6.6 Hooks: Deterministic Control Outside the Loop
Chapter 4’s hooks fire at named moments. The implementation reads from a config file and runs shell commands:
import subprocess, os, json
def load_hooks(path: str = ".hooks.json") -> dict:
if not Path(path).exists():
return {}
return json.loads(Path(path).read_text()).get("hooks", {})
def run_hooks(event: str, context: dict, hooks_config: dict) -> dict:
"""Run all matching hooks for an event. Returns {blocked, messages}."""

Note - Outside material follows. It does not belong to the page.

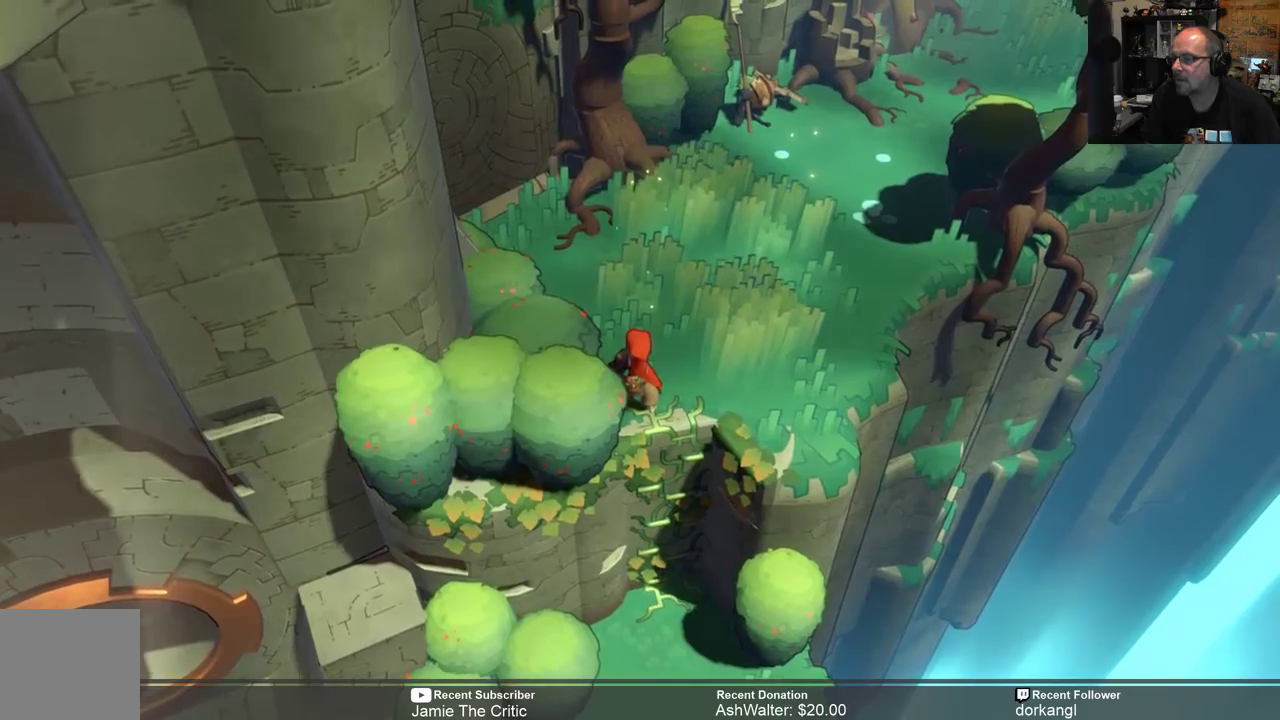
{"buttons": ["R2"], "left_stick": "center", "right_stick": "center", "events": []}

result = {"blocked": False, "block_reason": "", "messages": []}
for hook in hooks_config.get(event, []):
matcher = hook.get("matcher")
if matcher and matcher != context.get("tool_name"):
continue # Doesn't match this tool
env = {
**os.environ,
"HOOK_EVENT": event,
"HOOK_TOOL_NAME": context.get("tool_name", ""),
"HOOK_TOOL_INPUT": json.dumps(context.get("tool_input", {})),
}
proc = subprocess.run(hook["command"], shell=True, env=env,
capture_output=True, text=True)
if proc.returncode == 1 and event == "PreToolUse":
result["blocked"] = True
result["block_reason"] = proc.stderr or "Blocked by hook"

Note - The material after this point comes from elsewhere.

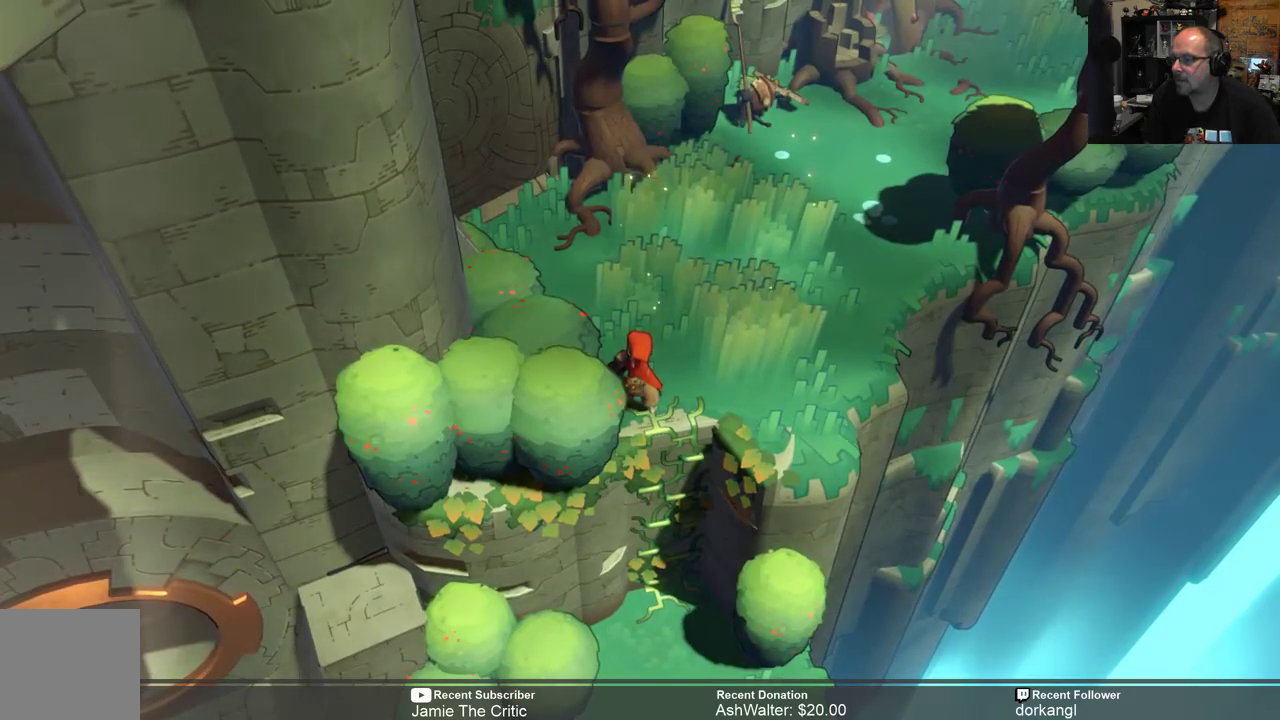
{"buttons": ["R2"], "left_stick": "center", "right_stick": "center", "events": []}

elif proc.returncode == 2:
result["messages"].append(proc.stderr)
return resultIn the loop:
# Before tool execution
pre = run_hooks("PreToolUse", {"tool_name": block.name, "tool_input": block.input}, hooks)
if pre["blocked"]:
output = f"BLOCKED: {pre['block_reason']}"
else:
output = handler(**block.input)
run_hooks("PostToolUse", {"tool_name": block.name, "tool_output": output}, hooks)The loop doesn’t know what the hooks do — it just calls them at the right moments. A lint hook, a security check, a logging hook — all configured externally, zero context cost.
6.7 The Full Picture
Every feature from chapters 2–4 is now code:
The Learn Claude Code course continues beyond what we’ve covered here — adding permission systems (s07), memory (s09), task graphs (s12), background execution (s13), agent teams (s15-s16), autonomous agents (s17), and worktree isolation (s18). All 19 sessions layer onto the same 30-line loop without restructuring it. The next section makes that claim concrete: it reassembles every mechanism into one agent, and the core is still the loop you’ve already read.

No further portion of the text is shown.